LONDON (Reuters) - Britain’s economy has been treading water since the start of the year and inflation pressures are easing, limiting the case for the Bank of England to raise interest rates next month, the British Chambers of Commerce said on Thursday.
The BCC’s quarterly economic survey - the largest of its kind - showed a familiar picture of lacklustre domestic demand, only partly mitigated by the boost to foreign demand from the fall in the value of the pound since June 2016’s Brexit vote.
“What growth we see in the UK economy is due principally to strong global trading conditions, rather than domestic demand, which remains muted,” the BCC’s director-general, Adam Marshall, said.

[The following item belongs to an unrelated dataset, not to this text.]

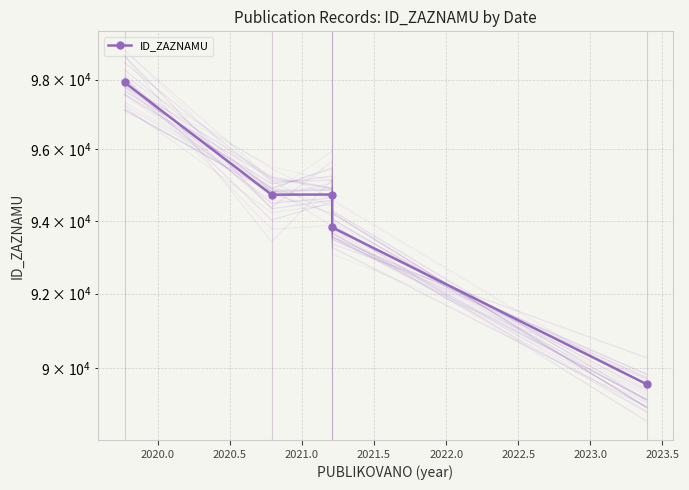

What is the difference between the second highest and second lowest values?

916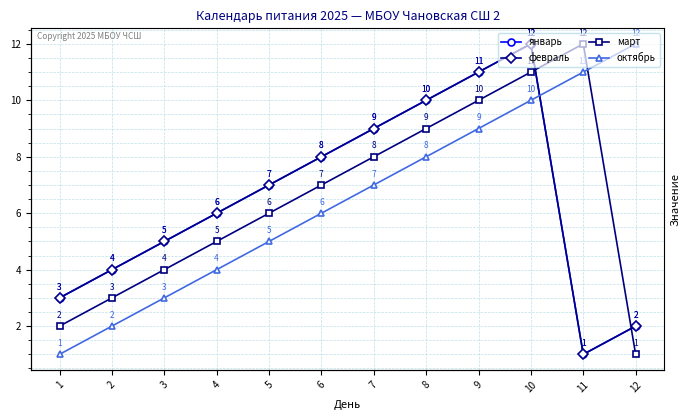

Between which two adjacent categories do январь and октябрь first intersect?

10 and 11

Britain’s economy recorded the weakest year-on-year growth of any major economy in late 2017, as consumers struggled with higher inflation caused by the weak pound, and more recent official data points to a further slowdown in early 2018.
However, the BoE said in February that the economy was close to reaching its capacity to grow without generating excessive inflation, leading investors to predict that a rate rise is coming next month.
Two of the BoE’s nine policymakers voted for a rate rise at their last meeting in March, citing evidence of rising domestic inflation pressures in business surveys.
The BCC said this was not the experience of its members. Fewer firms expect to raise prices than in late 2017, and rising pay demands from workers were a problem for under a quarter of businesses, the survey showed.
“Inflation is now on a downward trajectory,” BCC economist Suren Thiru said. “While we expect interest rates to rise next month, with UK economic conditions subdued and inflation weakening, the case for a further tightening in monetary policy continues to look limited at best.”
Manufacturers in the BCC survey reported the fastest growth in export sales and orders since the second quarter of 2014. But domestic sales grew at the weakest rate since late 2016.
Services businesses reported steady domestic sales growth but only a minimal pick-up in the rate of export expansion.
“Even with a standout performance from manufacturing exporters able to reap the benefits of lower sterling, the UK economy as a whole is treading water, rather than powering ahead,” Marshall said.
The BCC surveyed more than 7,000 businesses from Feb. 19 to March 12, before Prime Minister Theresa May reached a provisional agreement with the European Union on trading terms after Britain leaves the bloc in just under a year.